-- Given information start --

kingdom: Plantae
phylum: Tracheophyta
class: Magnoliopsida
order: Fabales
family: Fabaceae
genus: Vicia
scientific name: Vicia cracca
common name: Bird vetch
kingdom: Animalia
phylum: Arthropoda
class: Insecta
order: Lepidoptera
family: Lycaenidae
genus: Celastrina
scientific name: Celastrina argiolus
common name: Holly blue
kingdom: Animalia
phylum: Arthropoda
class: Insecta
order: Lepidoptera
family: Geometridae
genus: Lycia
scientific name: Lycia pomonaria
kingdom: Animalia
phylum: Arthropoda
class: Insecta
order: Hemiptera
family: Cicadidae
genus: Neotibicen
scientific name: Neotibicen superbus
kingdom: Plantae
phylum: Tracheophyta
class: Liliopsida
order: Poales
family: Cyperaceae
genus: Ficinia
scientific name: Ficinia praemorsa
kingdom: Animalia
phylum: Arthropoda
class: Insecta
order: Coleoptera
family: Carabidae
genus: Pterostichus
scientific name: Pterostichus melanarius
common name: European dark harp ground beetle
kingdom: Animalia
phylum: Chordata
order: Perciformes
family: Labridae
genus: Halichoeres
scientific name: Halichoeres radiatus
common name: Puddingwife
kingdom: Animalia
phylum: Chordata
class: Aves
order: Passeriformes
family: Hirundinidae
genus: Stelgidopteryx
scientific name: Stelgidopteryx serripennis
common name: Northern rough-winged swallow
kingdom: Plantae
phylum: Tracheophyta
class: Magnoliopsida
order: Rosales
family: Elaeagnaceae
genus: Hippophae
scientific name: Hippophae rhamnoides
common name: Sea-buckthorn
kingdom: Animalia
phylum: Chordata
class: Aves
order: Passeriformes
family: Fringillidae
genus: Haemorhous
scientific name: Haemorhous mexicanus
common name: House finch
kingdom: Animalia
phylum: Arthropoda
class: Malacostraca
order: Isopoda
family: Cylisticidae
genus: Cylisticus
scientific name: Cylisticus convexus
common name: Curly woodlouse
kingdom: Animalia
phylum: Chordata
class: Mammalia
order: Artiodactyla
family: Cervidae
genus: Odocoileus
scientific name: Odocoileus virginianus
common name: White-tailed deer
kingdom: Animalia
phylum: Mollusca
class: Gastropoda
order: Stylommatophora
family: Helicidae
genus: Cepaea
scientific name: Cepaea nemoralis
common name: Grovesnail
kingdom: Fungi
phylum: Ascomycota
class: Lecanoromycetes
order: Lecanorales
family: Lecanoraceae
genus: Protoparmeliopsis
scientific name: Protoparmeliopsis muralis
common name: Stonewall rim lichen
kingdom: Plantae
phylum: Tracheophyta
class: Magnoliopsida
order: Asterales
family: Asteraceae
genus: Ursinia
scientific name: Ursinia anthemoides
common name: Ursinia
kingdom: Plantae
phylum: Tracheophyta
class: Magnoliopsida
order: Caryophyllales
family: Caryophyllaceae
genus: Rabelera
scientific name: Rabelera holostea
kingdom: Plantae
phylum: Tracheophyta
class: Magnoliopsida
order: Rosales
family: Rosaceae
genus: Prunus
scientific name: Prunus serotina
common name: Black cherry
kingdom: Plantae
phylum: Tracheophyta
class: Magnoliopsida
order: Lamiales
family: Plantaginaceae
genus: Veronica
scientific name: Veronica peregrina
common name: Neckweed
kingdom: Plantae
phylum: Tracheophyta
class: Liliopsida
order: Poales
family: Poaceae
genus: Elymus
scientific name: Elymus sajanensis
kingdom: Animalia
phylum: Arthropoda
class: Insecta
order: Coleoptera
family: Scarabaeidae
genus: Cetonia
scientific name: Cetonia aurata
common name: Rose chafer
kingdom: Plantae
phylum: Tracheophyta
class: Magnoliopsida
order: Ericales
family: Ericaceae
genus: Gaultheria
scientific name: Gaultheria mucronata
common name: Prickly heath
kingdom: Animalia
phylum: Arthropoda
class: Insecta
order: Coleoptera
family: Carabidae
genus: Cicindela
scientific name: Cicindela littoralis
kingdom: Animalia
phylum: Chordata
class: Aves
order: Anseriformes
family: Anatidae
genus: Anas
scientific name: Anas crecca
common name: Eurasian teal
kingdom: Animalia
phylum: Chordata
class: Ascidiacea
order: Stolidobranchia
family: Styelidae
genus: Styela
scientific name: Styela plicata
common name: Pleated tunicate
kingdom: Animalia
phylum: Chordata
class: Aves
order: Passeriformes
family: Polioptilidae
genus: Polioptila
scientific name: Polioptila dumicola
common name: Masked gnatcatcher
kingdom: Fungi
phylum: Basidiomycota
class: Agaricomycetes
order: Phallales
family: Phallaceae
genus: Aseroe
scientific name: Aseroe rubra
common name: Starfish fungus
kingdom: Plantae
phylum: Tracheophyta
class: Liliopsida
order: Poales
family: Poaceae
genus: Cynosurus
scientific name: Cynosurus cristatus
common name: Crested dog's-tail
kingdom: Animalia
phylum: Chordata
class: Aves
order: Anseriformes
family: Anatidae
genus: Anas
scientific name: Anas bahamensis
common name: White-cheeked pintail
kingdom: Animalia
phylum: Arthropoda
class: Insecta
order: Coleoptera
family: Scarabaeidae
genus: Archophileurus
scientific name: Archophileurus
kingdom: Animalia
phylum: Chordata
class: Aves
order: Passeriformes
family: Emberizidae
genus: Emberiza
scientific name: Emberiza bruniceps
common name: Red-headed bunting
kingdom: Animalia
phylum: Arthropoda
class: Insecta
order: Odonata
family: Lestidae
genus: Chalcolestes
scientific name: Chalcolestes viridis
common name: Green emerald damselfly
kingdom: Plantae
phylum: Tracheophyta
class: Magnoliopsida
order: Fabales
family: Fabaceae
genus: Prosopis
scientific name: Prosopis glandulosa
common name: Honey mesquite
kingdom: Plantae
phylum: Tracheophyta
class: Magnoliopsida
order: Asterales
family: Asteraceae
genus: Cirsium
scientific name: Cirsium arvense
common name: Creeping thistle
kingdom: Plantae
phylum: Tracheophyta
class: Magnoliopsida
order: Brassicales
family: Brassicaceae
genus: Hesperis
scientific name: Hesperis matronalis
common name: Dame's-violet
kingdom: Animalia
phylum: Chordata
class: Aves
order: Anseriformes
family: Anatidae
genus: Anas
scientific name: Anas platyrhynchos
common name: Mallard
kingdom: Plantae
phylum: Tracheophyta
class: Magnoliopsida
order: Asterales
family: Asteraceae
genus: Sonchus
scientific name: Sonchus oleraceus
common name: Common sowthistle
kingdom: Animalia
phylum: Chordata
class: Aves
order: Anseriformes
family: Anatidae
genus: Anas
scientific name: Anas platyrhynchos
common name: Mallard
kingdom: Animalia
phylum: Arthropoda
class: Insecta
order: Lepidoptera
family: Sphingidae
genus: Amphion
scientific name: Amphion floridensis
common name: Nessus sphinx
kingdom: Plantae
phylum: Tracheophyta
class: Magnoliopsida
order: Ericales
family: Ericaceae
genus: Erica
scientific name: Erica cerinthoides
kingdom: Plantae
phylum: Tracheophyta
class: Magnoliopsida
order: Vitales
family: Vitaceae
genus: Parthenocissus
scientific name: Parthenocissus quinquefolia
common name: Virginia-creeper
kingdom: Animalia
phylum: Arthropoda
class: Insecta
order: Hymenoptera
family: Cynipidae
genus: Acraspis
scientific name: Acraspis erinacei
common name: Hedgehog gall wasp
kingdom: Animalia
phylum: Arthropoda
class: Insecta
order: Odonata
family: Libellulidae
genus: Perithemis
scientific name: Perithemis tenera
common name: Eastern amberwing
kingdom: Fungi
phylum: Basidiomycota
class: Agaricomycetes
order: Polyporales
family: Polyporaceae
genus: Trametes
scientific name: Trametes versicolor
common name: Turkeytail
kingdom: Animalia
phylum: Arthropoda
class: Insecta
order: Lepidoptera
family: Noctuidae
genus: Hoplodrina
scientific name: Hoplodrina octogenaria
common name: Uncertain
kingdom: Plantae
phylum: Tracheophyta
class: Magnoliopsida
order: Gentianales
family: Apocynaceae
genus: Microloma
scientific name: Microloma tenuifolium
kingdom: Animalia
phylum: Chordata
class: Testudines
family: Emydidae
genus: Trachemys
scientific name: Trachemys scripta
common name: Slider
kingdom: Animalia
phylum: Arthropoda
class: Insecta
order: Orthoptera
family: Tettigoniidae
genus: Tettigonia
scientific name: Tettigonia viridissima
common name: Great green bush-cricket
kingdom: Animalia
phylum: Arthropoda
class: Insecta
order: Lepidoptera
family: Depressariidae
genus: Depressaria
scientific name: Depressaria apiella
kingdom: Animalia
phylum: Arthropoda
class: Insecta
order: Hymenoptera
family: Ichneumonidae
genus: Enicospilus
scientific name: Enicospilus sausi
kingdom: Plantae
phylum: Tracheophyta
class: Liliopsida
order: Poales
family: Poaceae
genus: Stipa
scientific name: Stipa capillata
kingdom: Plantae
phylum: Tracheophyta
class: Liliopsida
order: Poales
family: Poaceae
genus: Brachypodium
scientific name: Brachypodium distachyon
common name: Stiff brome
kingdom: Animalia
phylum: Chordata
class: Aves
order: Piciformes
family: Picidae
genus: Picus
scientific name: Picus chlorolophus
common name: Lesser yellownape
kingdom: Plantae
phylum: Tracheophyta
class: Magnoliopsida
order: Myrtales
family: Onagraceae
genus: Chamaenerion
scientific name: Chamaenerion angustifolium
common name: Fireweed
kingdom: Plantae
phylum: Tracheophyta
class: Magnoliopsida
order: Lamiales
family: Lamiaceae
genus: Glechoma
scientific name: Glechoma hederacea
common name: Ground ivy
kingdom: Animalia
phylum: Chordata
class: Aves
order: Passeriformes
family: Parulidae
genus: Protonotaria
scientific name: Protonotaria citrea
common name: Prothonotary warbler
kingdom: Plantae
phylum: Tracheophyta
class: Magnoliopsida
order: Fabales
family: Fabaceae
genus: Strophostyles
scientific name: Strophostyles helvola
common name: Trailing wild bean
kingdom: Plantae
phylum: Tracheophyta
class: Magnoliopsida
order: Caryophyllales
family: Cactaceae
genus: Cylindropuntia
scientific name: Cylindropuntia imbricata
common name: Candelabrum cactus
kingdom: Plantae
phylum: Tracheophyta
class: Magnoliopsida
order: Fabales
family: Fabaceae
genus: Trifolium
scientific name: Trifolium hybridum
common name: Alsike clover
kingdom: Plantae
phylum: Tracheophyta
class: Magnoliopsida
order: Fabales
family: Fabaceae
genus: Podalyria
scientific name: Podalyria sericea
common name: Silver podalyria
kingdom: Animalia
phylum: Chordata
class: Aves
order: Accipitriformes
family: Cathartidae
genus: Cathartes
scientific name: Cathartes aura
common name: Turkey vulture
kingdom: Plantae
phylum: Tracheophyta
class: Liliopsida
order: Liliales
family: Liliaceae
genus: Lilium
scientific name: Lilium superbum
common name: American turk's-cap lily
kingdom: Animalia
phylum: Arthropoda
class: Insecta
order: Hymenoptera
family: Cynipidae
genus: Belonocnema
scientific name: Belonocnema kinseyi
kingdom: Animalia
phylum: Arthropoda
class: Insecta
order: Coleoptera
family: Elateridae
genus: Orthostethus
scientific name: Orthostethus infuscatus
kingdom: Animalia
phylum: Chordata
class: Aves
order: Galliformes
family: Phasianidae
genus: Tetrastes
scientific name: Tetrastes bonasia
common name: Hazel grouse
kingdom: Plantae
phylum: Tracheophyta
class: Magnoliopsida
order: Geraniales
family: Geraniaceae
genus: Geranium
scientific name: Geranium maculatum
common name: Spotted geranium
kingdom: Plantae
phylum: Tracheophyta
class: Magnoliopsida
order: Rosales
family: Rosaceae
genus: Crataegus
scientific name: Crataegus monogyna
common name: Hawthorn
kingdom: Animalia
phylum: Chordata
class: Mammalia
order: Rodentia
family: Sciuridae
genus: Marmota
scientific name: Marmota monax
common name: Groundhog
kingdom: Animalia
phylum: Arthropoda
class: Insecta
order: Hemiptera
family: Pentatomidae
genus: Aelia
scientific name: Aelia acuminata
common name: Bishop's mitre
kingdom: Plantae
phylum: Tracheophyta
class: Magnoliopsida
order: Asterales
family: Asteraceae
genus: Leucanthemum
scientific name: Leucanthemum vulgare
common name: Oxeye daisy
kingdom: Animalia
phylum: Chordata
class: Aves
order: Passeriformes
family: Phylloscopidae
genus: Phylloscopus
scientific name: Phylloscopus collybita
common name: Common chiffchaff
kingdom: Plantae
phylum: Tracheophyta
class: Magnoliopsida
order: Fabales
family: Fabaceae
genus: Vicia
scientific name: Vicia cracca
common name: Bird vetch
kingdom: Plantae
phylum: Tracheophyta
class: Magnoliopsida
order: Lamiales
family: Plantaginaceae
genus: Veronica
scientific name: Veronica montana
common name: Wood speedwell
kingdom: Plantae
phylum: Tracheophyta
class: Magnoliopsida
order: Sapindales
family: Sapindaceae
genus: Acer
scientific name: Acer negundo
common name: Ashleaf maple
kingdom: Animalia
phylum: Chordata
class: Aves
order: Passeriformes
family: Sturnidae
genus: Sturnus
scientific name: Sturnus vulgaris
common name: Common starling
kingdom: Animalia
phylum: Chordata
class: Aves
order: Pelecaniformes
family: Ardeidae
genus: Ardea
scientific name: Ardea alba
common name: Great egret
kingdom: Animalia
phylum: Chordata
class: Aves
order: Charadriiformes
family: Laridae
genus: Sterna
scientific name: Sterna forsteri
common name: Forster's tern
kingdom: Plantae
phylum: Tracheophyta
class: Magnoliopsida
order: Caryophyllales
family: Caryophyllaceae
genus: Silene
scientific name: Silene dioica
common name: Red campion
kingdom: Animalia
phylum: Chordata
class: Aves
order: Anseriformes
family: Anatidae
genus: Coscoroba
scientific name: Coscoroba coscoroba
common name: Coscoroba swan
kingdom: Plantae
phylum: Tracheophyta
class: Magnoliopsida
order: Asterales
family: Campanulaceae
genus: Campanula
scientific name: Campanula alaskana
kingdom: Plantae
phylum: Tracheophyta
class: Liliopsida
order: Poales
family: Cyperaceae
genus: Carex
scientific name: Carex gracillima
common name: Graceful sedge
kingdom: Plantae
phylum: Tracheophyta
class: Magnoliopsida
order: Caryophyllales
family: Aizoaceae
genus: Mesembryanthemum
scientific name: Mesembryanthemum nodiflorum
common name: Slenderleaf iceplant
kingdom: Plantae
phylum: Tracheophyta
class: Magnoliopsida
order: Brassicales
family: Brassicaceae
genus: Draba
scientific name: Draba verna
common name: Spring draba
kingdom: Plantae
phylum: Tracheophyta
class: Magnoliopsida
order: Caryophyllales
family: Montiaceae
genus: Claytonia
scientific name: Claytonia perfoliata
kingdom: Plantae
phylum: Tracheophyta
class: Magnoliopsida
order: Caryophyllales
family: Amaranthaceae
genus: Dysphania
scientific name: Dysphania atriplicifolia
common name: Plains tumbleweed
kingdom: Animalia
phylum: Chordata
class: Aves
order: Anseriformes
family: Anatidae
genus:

-- Given information end --

What you have to do:
Repeat the lines of the records verbatim, starting at the line containing "genus: Cirsium" and ending at the line containing "common name: Common sowthistle", with both of those lines included.

Result of this exercise:
genus: Cirsium
scientific name: Cirsium arvense
common name: Creeping thistle
kingdom: Plantae
phylum: Tracheophyta
class: Magnoliopsida
order: Brassicales
family: Brassicaceae
genus: Hesperis
scientific name: Hesperis matronalis
common name: Dame's-violet
kingdom: Animalia
phylum: Chordata
class: Aves
order: Anseriformes
family: Anatidae
genus: Anas
scientific name: Anas platyrhynchos
common name: Mallard
kingdom: Plantae
phylum: Tracheophyta
class: Magnoliopsida
order: Asterales
family: Asteraceae
genus: Sonchus
scientific name: Sonchus oleraceus
common name: Common sowthistle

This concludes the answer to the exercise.